Imposing a Rectangular Grid on a Spherical World
This geographical metaphor also applies to the world of schools. Reformers run into serious problems when they try to impose the rectangular grid of school reform on the spherical world of classrooms. One side or the other has to give way. One option is that reformers allow teachers to adapt the reform plan to fit the local classroom setting, even though this hybrid mode of education is not what the reformers intended. This is the preferred choice put forward by David Tyack and Larry Cuban, who argue that a hybridized reform outcome is the best one can expect in school reform. But for most reformers and policymakers, this kind of outcome looks like a failure for school reform and a triumph for the status quo. The other option is that reformers push to implement the reform according to plan, which forces changes in the classroom that may undercut the delicate ecology of learning there. This is the preferred choice of the American standards movement in the late 20th and early 21st century, which has used high stakes testing and state curriculum mandates to bring teaching and learning in line with the grid of reform. But for most teachers, their defenders in schools of education, and supporters of child-centered progressivism, this approach disrupts the balance of the classroom and destroys student engagement in learning.

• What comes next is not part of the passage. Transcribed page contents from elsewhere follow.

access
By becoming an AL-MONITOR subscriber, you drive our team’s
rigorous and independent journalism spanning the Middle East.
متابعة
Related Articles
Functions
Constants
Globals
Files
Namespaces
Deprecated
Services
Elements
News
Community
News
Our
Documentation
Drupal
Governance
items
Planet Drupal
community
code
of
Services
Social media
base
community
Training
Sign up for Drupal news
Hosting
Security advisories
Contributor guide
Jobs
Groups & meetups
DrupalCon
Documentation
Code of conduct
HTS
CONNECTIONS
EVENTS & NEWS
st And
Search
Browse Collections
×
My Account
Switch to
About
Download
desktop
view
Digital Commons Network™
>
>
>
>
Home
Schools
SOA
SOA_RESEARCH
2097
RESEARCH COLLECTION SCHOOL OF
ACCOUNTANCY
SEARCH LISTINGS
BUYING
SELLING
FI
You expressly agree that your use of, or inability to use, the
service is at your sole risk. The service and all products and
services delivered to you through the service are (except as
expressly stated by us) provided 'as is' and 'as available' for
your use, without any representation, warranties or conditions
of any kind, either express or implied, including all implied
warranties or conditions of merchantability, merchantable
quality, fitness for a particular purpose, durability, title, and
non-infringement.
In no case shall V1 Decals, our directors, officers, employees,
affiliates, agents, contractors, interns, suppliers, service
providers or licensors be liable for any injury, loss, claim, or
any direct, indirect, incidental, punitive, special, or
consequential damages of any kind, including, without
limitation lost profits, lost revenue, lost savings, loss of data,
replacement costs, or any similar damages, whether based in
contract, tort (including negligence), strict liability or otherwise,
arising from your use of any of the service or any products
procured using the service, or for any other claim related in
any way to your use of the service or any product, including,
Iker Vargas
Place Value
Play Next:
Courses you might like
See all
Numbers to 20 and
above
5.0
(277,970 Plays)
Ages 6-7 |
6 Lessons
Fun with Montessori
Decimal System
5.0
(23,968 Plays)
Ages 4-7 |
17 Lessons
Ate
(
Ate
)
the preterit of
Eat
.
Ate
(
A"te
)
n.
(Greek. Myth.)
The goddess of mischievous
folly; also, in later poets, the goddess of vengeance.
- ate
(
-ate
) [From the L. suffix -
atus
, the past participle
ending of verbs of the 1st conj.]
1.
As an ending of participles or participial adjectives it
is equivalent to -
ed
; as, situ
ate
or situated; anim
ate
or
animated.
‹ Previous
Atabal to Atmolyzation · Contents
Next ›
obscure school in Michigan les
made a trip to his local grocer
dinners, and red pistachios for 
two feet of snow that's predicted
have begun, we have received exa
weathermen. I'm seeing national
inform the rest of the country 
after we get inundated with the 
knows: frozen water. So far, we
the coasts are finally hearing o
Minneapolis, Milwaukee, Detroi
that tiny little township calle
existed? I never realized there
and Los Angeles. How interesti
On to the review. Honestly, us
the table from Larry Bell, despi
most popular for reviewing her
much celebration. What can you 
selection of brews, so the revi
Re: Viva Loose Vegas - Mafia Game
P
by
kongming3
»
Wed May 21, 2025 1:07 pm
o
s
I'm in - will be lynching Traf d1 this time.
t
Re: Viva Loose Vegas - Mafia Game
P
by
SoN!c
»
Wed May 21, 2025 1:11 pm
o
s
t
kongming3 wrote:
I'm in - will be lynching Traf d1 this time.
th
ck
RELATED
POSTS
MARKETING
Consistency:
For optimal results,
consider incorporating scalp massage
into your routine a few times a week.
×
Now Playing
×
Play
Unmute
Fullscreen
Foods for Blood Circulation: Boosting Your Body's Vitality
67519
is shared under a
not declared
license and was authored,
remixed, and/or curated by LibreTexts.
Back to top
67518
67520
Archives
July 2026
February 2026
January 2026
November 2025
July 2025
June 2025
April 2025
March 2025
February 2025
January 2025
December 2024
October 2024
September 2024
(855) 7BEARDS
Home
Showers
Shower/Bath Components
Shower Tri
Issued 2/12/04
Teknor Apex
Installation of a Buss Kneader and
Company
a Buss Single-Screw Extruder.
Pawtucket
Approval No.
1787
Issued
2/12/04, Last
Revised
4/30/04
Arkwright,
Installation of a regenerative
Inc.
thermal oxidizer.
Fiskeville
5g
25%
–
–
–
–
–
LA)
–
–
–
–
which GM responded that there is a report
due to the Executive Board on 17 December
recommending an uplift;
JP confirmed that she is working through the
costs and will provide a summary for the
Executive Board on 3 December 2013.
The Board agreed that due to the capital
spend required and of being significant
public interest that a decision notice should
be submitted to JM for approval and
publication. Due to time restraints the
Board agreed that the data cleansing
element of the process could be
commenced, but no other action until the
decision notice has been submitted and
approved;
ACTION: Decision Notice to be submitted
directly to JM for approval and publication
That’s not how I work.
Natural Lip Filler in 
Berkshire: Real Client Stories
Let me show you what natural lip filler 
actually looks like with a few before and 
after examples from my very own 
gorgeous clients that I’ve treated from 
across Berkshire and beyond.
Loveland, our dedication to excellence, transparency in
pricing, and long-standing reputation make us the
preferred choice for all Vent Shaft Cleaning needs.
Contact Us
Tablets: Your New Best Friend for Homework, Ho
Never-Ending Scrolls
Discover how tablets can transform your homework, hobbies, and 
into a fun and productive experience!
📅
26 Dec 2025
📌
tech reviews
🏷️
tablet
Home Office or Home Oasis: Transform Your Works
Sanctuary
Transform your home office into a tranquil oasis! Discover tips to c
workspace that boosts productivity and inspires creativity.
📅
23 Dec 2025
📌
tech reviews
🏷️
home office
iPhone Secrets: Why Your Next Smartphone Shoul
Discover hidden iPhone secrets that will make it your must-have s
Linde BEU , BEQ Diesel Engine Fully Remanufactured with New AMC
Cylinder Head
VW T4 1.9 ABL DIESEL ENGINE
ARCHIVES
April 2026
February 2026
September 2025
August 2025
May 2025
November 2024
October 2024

As I noted at the end of the last chapter, school reformers are by nature optimists. They don’t doubt the virtue of their model of reform, so they have little tolerance for teacher resistance, even if it comes in the name of protecting the ecology of learning. The reform grid seems to carry the best ideas and highest values of our time, so practitioners of the old ways of doing things just need to get out of the way of progress. Social problems are too compelling; the school system doesn’t work; we need to change the system to solve the problems; and concerns about a delicate learning community seem minor in the face of the need for action.
But for reform skeptics like me, teachers’ hesitation to abandon the hard won social order they have created in the classroom seems not only justified by their problems of practice but also potentially beneficial for school and society. Like the loose coupling of the system’s organizational structure, the resistance of teachers to intrusions on the learning process may provide a useful buffer for the system. It deflects beneficial reforms but it also heads off harmful changes to the classroom. And the system’s reluctance to embrace dramatic change at its educational core seems particularly beneficial if, like me, you are skeptical about the ability of the school system to resolve the social problems that reform forces on it. That is the topic of the next chapter.